▶ **SOURCE INFORMATION**
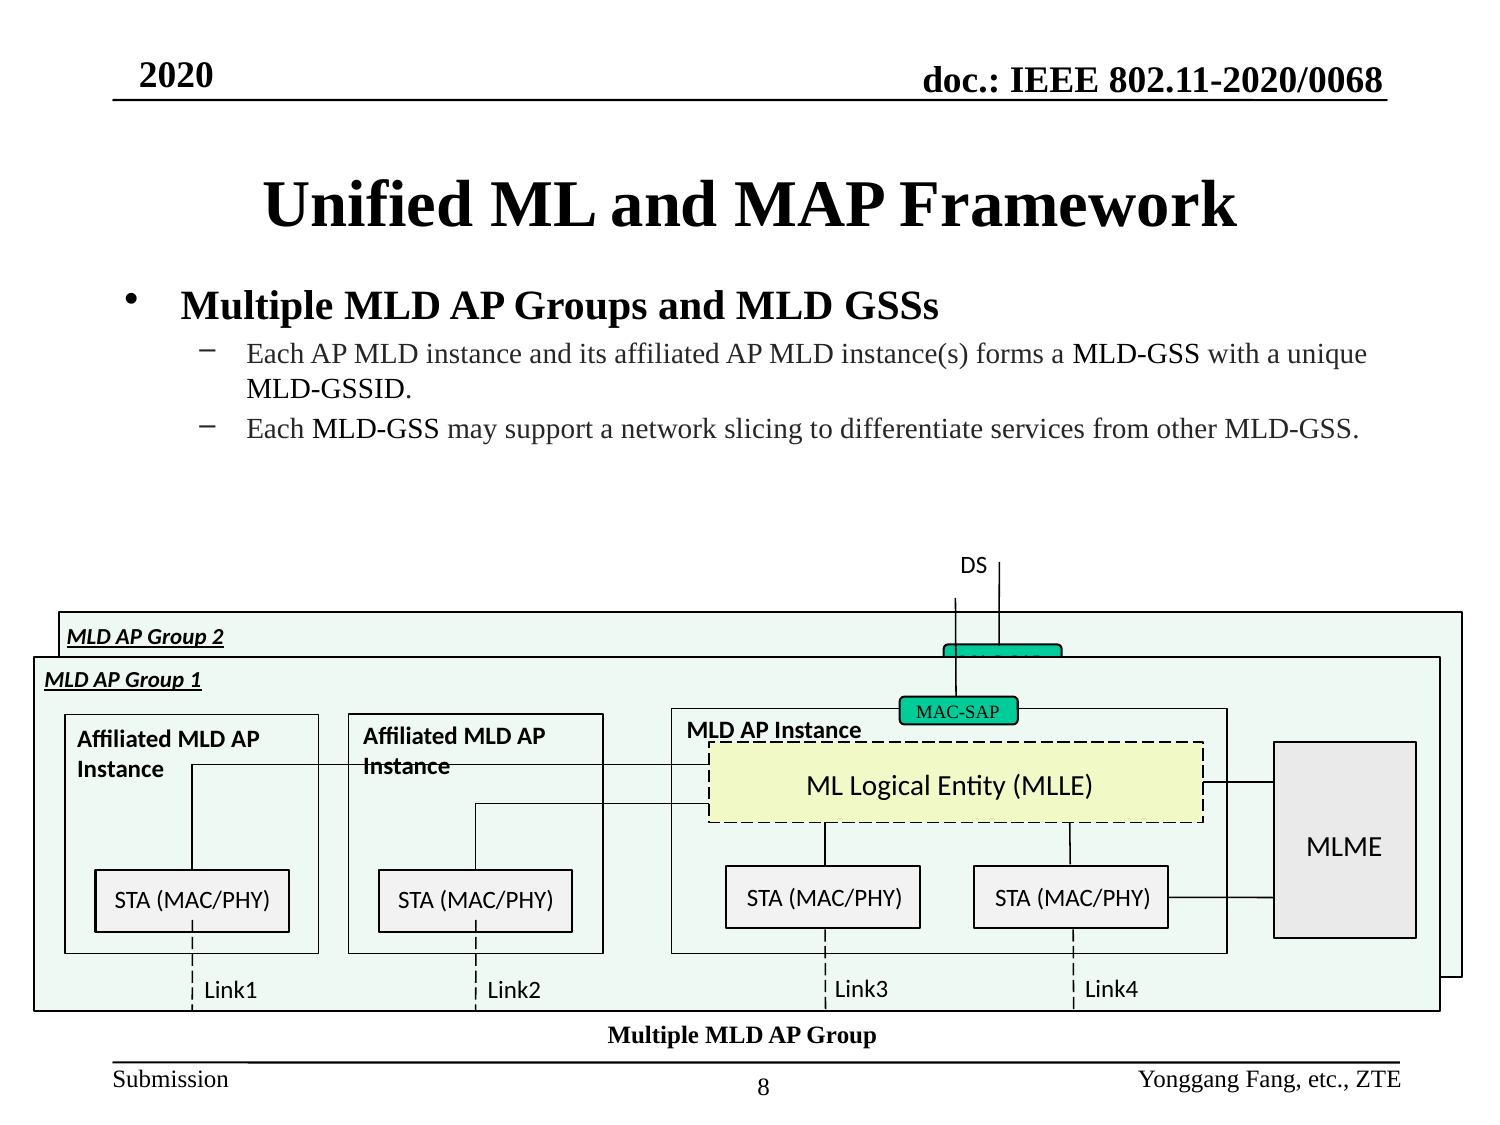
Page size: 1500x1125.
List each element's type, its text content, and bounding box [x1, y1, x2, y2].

list Multiple MLD AP Groups and MLD GSSs Each AP MLD instance and its affiliated AP MLD instance(s) forms a MLD-GSS with a unique MLD-GSSID. Each MLD-GSS may support a network slicing to differentiate services from other MLD-GSS. [109, 270, 1385, 479]
text_box Multiple MLD AP Group [592, 1021, 905, 1057]
footer Yonggang Fang, etc., ZTE [1134, 1061, 1402, 1093]
title Unified ML and MAP Framework [88, 112, 1412, 288]
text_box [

▶ **ACTION ITEM**
For this exercise, the answer is the lines from the one containing "List each element's" through the end of the listing above, reproduced exactly.

▶ **WRITTEN RESPONSE**
List each element's type, its text content, and bounding box [x1, y1, x2, y2].

list Multiple MLD AP Groups and MLD GSSs Each AP MLD instance and its affiliated AP MLD instance(s) forms a MLD-GSS with a unique MLD-GSSID. Each MLD-GSS may support a network slicing to differentiate services from other MLD-GSS. [109, 270, 1385, 479]
text_box Multiple MLD AP Group [592, 1021, 905, 1057]
footer Yonggang Fang, etc., ZTE [1134, 1061, 1402, 1093]
title Unified ML and MAP Framework [88, 112, 1412, 288]
text_box [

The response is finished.